また、同社はクリエイティブ分野における事業拡大と収益の安定性向上のため、成長の源泉となる派遣スタッフの採用を強化していく方針を2018年2月期より打ち出している。ここ1~2年は請負能力を拡大するために制作スタジオの拡張やスタジオの人材採用に投資を行ってきたが、請負事業の売上高が派遣事業を超える規模にまで成長したことから、収益変動リスクが高まったと同社では考えている。事業の安定性向上を図るためには受注変動リスクが小さい派遣事業の比率を高めることが有効であり、また、獲得した派遣人材については3年程度の経験を積めば請負業務に振り向けることが可能なため、結果的に請負事業の能力拡大にもつながるといった成長循環を構築できることになる。2019年2月期第2四半期累計期間では、派遣事業の売上成長率が請負事業を上回っており、早速、取り組みの成果が顕在化していると言える。

2. 業績目標値
同社は、長期的な業績目標として売上高で1,000億円、営業利益で100億円を掲げている。営業利益率では2018年2月期の6.8%から10%に引き上げていくことになる。利益率を高めるために、同社はプロフェッショナル人材エージェンシーからプロフェッショナル知財エージェンシーへ進化していくことを目指している。従来は派遣・紹介、請負といった人材サービスを中心に事業分野を拡大しながら成長を続けてきたが、今後は人材サービスに同社が保有する知財を活用することで新たな価値(サービス・商品)を創出し、事業領域を広げながら利益率も引き上げていく戦略だ。

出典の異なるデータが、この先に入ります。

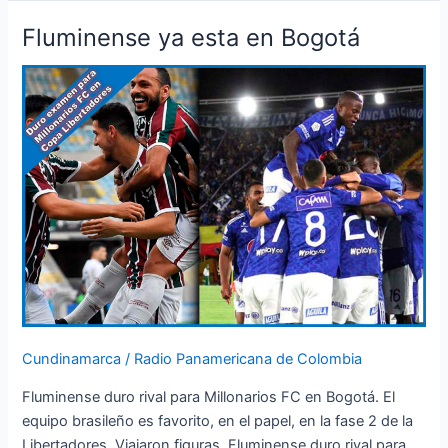
Fluminense ya esta en Bogotá
Fluminense
ya
esta
en
Bogotá
Cundinamarca
/
Radio Panamericana de Colombia
Fluminense duro rival para Millonarios FC en Bogotá. El
equipo brasileño es favorito, en el papel, en la fase 2 de la
Libertadores. Viajaron figuras. Fluminense duro rival para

目標の早期実現のため、グループ会社のIPOによる資金調達も戦略の1つとして考えている。IPOの対象となるのはVR Japanのほか、専門職の転職・求人サイトを運営するプロフェッショナルメディア、法曹向けSNSプラットフォーム「JURISTERRA」の開発・運用を行うCREEK & RIVER Global, Inc.、AIプラットフォームサービスを展開するIdrasys、ビッグデータ分析サービスを展開するエコノミックインデックス等が候補となる。IPOにより調達した資金は事業成長のための投資に充当していくほか、M&A資金としても活用していく方針となっている。

(執筆:フィスコ客員アナリスト 佐藤 譲)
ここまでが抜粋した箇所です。